REQUIRED WORK: Convert the lines in all of the rows below into one numbered list, dropping any blank lines.

- - -

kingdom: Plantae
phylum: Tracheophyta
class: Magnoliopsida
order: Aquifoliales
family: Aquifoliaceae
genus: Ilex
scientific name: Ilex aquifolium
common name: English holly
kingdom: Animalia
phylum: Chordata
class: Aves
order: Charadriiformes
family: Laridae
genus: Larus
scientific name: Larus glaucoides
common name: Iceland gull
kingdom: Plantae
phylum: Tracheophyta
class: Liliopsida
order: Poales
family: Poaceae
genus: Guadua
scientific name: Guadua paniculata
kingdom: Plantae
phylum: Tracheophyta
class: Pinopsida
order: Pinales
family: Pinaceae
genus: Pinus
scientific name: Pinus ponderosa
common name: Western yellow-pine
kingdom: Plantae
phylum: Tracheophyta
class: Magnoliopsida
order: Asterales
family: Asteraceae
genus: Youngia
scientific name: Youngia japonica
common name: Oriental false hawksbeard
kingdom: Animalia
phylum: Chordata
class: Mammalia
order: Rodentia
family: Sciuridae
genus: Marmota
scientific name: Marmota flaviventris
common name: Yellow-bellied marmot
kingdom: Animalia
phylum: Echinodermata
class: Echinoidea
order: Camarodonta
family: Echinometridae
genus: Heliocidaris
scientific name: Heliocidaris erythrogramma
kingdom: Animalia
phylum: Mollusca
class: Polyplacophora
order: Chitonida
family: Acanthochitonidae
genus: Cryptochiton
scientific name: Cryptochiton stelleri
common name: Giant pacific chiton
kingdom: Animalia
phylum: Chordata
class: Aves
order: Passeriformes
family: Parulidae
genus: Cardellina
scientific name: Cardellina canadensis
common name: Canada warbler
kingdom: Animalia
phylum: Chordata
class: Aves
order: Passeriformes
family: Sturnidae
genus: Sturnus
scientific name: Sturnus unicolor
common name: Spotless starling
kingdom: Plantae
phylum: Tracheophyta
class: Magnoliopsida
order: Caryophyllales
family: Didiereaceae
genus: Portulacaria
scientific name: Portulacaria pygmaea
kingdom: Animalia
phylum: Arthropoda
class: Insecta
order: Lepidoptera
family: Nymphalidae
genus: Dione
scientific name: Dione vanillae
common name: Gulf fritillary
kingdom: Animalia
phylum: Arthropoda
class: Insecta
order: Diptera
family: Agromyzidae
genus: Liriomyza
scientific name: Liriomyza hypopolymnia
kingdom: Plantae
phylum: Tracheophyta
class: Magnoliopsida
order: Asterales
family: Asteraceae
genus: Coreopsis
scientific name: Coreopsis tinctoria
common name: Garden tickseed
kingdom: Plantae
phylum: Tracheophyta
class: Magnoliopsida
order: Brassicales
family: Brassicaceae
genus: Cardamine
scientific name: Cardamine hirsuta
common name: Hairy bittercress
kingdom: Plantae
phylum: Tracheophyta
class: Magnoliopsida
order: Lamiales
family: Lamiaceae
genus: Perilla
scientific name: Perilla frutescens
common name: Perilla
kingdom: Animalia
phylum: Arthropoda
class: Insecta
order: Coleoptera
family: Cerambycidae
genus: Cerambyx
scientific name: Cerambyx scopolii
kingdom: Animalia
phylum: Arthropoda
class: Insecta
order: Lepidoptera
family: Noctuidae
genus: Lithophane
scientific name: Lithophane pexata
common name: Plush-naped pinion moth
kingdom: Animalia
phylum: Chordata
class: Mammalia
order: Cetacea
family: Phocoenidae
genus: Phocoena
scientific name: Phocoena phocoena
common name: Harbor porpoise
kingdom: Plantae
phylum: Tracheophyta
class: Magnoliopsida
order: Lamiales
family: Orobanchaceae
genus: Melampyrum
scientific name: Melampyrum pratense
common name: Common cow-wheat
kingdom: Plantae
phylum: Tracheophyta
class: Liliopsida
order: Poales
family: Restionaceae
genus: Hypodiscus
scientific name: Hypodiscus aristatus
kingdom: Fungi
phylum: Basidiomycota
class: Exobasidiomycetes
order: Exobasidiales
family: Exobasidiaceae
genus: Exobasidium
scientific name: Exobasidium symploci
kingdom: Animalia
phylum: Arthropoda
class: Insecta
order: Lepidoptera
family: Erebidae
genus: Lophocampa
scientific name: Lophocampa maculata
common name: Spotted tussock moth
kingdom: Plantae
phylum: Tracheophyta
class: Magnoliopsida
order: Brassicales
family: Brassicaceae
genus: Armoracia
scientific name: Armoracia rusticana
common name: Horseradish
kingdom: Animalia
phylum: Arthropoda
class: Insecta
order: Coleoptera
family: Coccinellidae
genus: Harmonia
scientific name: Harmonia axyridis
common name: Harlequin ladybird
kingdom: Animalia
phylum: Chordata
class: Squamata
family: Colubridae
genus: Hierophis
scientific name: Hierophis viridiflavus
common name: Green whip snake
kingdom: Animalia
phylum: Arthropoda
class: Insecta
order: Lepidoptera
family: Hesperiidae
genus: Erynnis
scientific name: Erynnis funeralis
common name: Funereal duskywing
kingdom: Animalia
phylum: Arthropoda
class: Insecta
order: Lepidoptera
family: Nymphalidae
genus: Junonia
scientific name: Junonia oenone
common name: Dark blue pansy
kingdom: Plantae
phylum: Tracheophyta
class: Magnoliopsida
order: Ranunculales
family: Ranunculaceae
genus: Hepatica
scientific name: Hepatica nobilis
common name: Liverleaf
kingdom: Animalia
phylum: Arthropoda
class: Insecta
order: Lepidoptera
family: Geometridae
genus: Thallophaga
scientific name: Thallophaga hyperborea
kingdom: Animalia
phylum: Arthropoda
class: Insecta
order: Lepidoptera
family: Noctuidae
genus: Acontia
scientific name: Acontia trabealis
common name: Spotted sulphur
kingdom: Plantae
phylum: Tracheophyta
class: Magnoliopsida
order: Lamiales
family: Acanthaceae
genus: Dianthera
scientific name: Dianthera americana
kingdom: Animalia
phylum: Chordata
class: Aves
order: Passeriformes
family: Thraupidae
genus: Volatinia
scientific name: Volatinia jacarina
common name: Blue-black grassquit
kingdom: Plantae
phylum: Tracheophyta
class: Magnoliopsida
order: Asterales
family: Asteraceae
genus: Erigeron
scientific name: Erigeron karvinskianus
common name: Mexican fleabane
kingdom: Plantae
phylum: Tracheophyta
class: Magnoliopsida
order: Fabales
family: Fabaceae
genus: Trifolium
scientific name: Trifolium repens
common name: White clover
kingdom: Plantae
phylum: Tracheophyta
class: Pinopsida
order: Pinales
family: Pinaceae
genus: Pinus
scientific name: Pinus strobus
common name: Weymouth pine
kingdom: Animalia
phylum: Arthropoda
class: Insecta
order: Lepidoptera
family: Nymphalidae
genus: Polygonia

- - -

EXERCISE ANSWER:
1. kingdom: Plantae
2. phylum: Tracheophyta
3. class: Magnoliopsida
4. order: Aquifoliales
5. family: Aquifoliaceae
6. genus: Ilex
7. scientific name: Ilex aquifolium
8. common name: English holly
9. kingdom: Animalia
10. phylum: Chordata
11. class: Aves
12. order: Charadriiformes
13. family: Laridae
14. genus: Larus
15. scientific name: Larus glaucoides
16. common name: Iceland gull
17. kingdom: Plantae
18. phylum: Tracheophyta
19. class: Liliopsida
20. order: Poales
21. family: Poaceae
22. genus: Guadua
23. scientific name: Guadua paniculata
24. kingdom: Plantae
25. phylum: Tracheophyta
26. class: Pinopsida
27. order: Pinales
28. family: Pinaceae
29. genus: Pinus
30. scientific name: Pinus ponderosa
31. common name: Western yellow-pine
32. kingdom: Plantae
33. phylum: Tracheophyta
34. class: Magnoliopsida
35. order: Asterales
36. family: Asteraceae
37. genus: Youngia
38. scientific name: Youngia japonica
39. common name: Oriental false hawksbeard
40. kingdom: Animalia
41. phylum: Chordata
42. class: Mammalia
43. order: Rodentia
44. family: Sciuridae
45. genus: Marmota
46. scientific name: Marmota flaviventris
47. common name: Yellow-bellied marmot
48. kingdom: Animalia
49. phylum: Echinodermata
50. class: Echinoidea
51. order: Camarodonta
52. family: Echinometridae
53. genus: Heliocidaris
54. scientific name: Heliocidaris erythrogramma
55. kingdom: Animalia
56. phylum: Mollusca
57. class: Polyplacophora
58. order: Chitonida
59. family: Acanthochitonidae
60. genus: Cryptochiton
61. scientific name: Cryptochiton stelleri
62. common name: Giant pacific chiton
63. kingdom: Animalia
64. phylum: Chordata
65. class: Aves
66. order: Passeriformes
67. family: Parulidae
68. genus: Cardellina
69. scientific name: Cardellina canadensis
70. common name: Canada warbler
71. kingdom: Animalia
72. phylum: Chordata
73. class: Aves
74. order: Passeriformes
75. family: Sturnidae
76. genus: Sturnus
77. scientific name: Sturnus unicolor
78. common name: Spotless starling
79. kingdom: Plantae
80. phylum: Tracheophyta
81. class: Magnoliopsida
82. order: Caryophyllales
83. family: Didiereaceae
84. genus: Portulacaria
85. scientific name: Portulacaria pygmaea
86. kingdom: Animalia
87. phylum: Arthropoda
88. class: Insecta
89. order: Lepidoptera
90. family: Nymphalidae
91. genus: Dione
92. scientific name: Dione vanillae
93. common name: Gulf fritillary
94. kingdom: Animalia
95. phylum: Arthropoda
96. class: Insecta
97. order: Diptera
98. family: Agromyzidae
99. genus: Liriomyza
100. scientific name: Liriomyza hypopolymnia
101. kingdom: Plantae
102. phylum: Tracheophyta
103. class: Magnoliopsida
104. order: Asterales
105. family: Asteraceae
106. genus: Coreopsis
107. scientific name: Coreopsis tinctoria
108. common name: Garden tickseed
109. kingdom: Plantae
110. phylum: Tracheophyta
111. class: Magnoliopsida
112. order: Brassicales
113. family: Brassicaceae
114. genus: Cardamine
115. scientific name: Cardamine hirsuta
116. common name: Hairy bittercress
117. kingdom: Plantae
118. phylum: Tracheophyta
119. class: Magnoliopsida
120. order: Lamiales
121. family: Lamiaceae
122. genus: Perilla
123. scientific name: Perilla frutescens
124. common name: Perilla
125. kingdom: Animalia
126. phylum: Arthropoda
127. class: Insecta
128. order: Coleoptera
129. family: Cerambycidae
130. genus: Cerambyx
131. scientific name: Cerambyx scopolii
132. kingdom: Animalia
133. phylum: Arthropoda
134. class: Insecta
135. order: Lepidoptera
136. family: Noctuidae
137. genus: Lithophane
138. scientific name: Lithophane pexata
139. common name: Plush-naped pinion moth
140. kingdom: Animalia
141. phylum: Chordata
142. class: Mammalia
143. order: Cetacea
144. family: Phocoenidae
145. genus: Phocoena
146. scientific name: Phocoena phocoena
147. common name: Harbor porpoise
148. kingdom: Plantae
149. phylum: Tracheophyta
150. class: Magnoliopsida
151. order: Lamiales
152. family: Orobanchaceae
153. genus: Melampyrum
154. scientific name: Melampyrum pratense
155. common name: Common cow-wheat
156. kingdom: Plantae
157. phylum: Tracheophyta
158. class: Liliopsida
159. order: Poales
160. family: Restionaceae
161. genus: Hypodiscus
162. scientific name: Hypodiscus aristatus
163. kingdom: Fungi
164. phylum: Basidiomycota
165. class: Exobasidiomycetes
166. order: Exobasidiales
167. family: Exobasidiaceae
168. genus: Exobasidium
169. scientific name: Exobasidium symploci
170. kingdom: Animalia
171. phylum: Arthropoda
172. class: Insecta
173. order: Lepidoptera
174. family: Erebidae
175. genus: Lophocampa
176. scientific name: Lophocampa maculata
177. common name: Spotted tussock moth
178. kingdom: Plantae
179. phylum: Tracheophyta
180. class: Magnoliopsida
181. order: Brassicales
182. family: Brassicaceae
183. genus: Armoracia
184. scientific name: Armoracia rusticana
185. common name: Horseradish
186. kingdom: Animalia
187. phylum: Arthropoda
188. class: Insecta
189. order: Coleoptera
190. family: Coccinellidae
191. genus: Harmonia
192. scientific name: Harmonia axyridis
193. common name: Harlequin ladybird
194. kingdom: Animalia
195. phylum: Chordata
196. class: Squamata
197. family: Colubridae
198. genus: Hierophis
199. scientific name: Hierophis viridiflavus
200. common name: Green whip snake
201. kingdom: Animalia
202. phylum: Arthropoda
203. class: Insecta
204. order: Lepidoptera
205. family: Hesperiidae
206. genus: Erynnis
207. scientific name: Erynnis funeralis
208. common name: Funereal duskywing
209. kingdom: Animalia
210. phylum: Arthropoda
211. class: Insecta
212. order: Lepidoptera
213. family: Nymphalidae
214. genus: Junonia
215. scientific name: Junonia oenone
216. common name: Dark blue pansy
217. kingdom: Plantae
218. phylum: Tracheophyta
219. class: Magnoliopsida
220. order: Ranunculales
221. family: Ranunculaceae
222. genus: Hepatica
223. scientific name: Hepatica nobilis
224. common name: Liverleaf
225. kingdom: Animalia
226. phylum: Arthropoda
227. class: Insecta
228. order: Lepidoptera
229. family: Geometridae
230. genus: Thallophaga
231. scientific name: Thallophaga hyperborea
232. kingdom: Animalia
233. phylum: Arthropoda
234. class: Insecta
235. order: Lepidoptera
236. family: Noctuidae
237. genus: Acontia
238. scientific name: Acontia trabealis
239. common name: Spotted sulphur
240. kingdom: Plantae
241. phylum: Tracheophyta
242. class: Magnoliopsida
243. order: Lamiales
244. family: Acanthaceae
245. genus: Dianthera
246. scientific name: Dianthera americana
247. kingdom: Animalia
248. phylum: Chordata
249. class: Aves
250. order: Passeriformes
251. family: Thraupidae
252. genus: Volatinia
253. scientific name: Volatinia jacarina
254. common name: Blue-black grassquit
255. kingdom: Plantae
256. phylum: Tracheophyta
257. class: Magnoliopsida
258. order: Asterales
259. family: Asteraceae
260. genus: Erigeron
261. scientific name: Erigeron karvinskianus
262. common name: Mexican fleabane
263. kingdom: Plantae
264. phylum: Tracheophyta
265. class: Magnoliopsida
266. order: Fabales
267. family: Fabaceae
268. genus: Trifolium
269. scientific name: Trifolium repens
270. common name: White clover
271. kingdom: Plantae
272. phylum: Tracheophyta
273. class: Pinopsida
274. order: Pinales
275. family: Pinaceae
276. genus: Pinus
277. scientific name: Pinus strobus
278. common name: Weymouth pine
279. kingdom: Animalia
280. phylum: Arthropoda
281. class: Insecta
282. order: Lepidoptera
283. family: Nymphalidae
284. genus: Polygonia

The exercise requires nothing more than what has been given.